Example 2: Alex wants to create a rectangular photo frame that has a boundary length of 10 feet. How long and wide should the photo frame be to give it the most area?
Solution:
The perimeter is given as 10 feet.
P = 2 \(\times\)(l + w) = 10 feet
Now we need to get the maximum area for a given perimeter. Try playing around with different length and width dimensions such that the perimeter is the same but you get different areas. You can see that the maximum area is obtained when the length and width are equal to each other.
So l = w,
P = 2 \(\times\)(l + l) = 2 \(\times\)2l = 4 \(\times\) l
4 \(\times\) l = 10
l =\(\frac{10}{4}\) = 2.5 feet
Area of the rectangle = length (l) \(\times\) width (w)
= 2.5 \(\times\) 2.5 = 6.25 square feet
Hence, Alex should make the photo frame 2.5 feet long and 2.5 feet wide.
Example 3: Find the perimeter and area of the given rectangle. Make a new rectangle with the same area as the first. Which rectangle has the greater perimeter?
Solution:
Area of the rectangle = length (l) \(\times\) width (w)
= 5 \(\times\) 3
= 15\(m^2\)
Perimeter of the rectangle = length + width + length + width
= 5 + 3 + 5 + 3
= 16\(m\)
The rectangle below has the same area, 15 m2, but the perimeter will be different:
Area of the rectangle = length (l) \(\times\) width (w)
= 6 \(\times\) 2.5
= 15\(m^2\)
Perimeter of the rectangle = length + width + length + width
= 6 + 6 + 2.5 + 2.5
= 17\(m\)
Hence, the second rectangle has a bigger perimeter than the first one.
Example 4: James has 400 square foam tiles that are one-foot-long and one-foot-wide. He wants to use all of the tiles to create a rectangular exercise space. How long and wide should he make the exercise area in order to have the smallest perimeter possible?
Solution:
First, let us find the area of the space. There are 400 one-foot long and one-foot-wide tiles, so no matter how they are arranged, the area is going to be 400 \(\times\) 1 \(\times\) 1 = 400 square feet.

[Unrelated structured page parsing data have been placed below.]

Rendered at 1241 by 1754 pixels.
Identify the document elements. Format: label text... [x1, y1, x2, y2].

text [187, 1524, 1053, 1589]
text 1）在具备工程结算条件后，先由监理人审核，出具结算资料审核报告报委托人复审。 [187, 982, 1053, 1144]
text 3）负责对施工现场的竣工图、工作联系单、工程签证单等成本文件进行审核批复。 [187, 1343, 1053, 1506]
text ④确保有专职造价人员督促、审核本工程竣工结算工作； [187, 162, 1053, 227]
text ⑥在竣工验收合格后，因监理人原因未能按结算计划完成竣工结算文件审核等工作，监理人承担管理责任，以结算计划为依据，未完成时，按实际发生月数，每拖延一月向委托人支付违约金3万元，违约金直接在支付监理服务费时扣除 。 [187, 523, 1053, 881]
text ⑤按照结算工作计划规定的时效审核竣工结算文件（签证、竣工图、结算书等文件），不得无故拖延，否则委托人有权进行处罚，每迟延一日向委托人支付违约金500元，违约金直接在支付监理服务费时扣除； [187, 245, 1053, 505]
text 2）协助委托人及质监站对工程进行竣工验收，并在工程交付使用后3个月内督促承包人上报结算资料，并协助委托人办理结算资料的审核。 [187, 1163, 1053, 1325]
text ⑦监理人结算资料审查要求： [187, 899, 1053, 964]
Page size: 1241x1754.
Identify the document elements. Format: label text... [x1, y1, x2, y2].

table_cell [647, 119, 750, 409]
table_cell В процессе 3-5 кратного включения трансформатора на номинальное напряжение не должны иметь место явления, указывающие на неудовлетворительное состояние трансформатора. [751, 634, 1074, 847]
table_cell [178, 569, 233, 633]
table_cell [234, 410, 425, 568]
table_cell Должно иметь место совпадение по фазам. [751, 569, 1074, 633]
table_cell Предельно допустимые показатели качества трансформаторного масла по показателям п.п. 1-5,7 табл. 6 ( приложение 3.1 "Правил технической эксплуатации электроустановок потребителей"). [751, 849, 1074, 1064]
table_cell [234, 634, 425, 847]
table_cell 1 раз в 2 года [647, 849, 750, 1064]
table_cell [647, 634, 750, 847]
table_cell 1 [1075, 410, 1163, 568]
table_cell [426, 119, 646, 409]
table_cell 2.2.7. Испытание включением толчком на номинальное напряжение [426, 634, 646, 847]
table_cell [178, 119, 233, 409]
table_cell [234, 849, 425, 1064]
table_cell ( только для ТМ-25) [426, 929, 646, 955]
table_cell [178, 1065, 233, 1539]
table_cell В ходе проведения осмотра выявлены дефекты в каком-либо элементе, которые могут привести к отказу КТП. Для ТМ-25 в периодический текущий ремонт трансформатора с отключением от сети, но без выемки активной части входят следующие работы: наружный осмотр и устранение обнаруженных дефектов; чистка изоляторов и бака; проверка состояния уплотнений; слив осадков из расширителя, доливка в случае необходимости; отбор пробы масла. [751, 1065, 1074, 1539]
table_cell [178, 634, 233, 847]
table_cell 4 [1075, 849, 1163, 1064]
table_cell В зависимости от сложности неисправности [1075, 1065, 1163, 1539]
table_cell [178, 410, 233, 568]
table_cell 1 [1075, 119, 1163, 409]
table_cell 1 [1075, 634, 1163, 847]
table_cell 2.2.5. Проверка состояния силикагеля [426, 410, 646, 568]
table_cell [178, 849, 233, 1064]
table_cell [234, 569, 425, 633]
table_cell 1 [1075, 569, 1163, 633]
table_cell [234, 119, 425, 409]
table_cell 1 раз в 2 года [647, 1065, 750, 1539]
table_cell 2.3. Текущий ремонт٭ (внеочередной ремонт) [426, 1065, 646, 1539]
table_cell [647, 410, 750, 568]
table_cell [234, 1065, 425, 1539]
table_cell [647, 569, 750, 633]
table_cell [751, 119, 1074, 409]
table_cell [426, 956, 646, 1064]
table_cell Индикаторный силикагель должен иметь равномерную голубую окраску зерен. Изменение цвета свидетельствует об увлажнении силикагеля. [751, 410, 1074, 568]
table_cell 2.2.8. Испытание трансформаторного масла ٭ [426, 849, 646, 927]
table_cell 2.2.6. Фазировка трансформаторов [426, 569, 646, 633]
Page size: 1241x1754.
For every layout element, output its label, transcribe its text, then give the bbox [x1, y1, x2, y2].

Now we need to get the least perimeter for a given area. Try playing around with different length and width dimensions such that the area is the same but you get different perimeters. You can see that the smallest perimeter is obtained when both the length and width of the rectangle are equal to each other.
So, Area = l \(\times\) w = 400
When l = w,
A = l \(\times\) l = 400
We know that 20 \(\times\) 20 = 400. So l = 20 feet
That is, the length and width of the rectangular exercise space are 20 feet.
Perimeter of the rectangle = length + width + length + width
= 20 + 20 + 20 + 20
= 80\(m\)
Hence, James should make the rectangular exercise space 20 meters long and 20 meters wide.
In our daily lives, we use area and perimeter for a variety of purposes. For example, we must know the floor area of a house before purchasing it, and we must know the perimeter of the garden before purchasing a wire to fence it.
To begin with, the area of a shape is its surface area or the flat space it covers, whereas the perimeter of a shape is the distance around its boundary. Secondly, the perimeter is measured in linear units, while the area is measured in square units.
Yes, a square is considered a rectangle because it has all of the properties of a rectangle, including all four interior angles being 90 degrees, opposite sides being parallel and equal, and two equal diagonals bisecting each other. So, all squares are rectangles, but all rectangles are not squares. When the adjacent sides of the rectangle are equal, it is considered a square.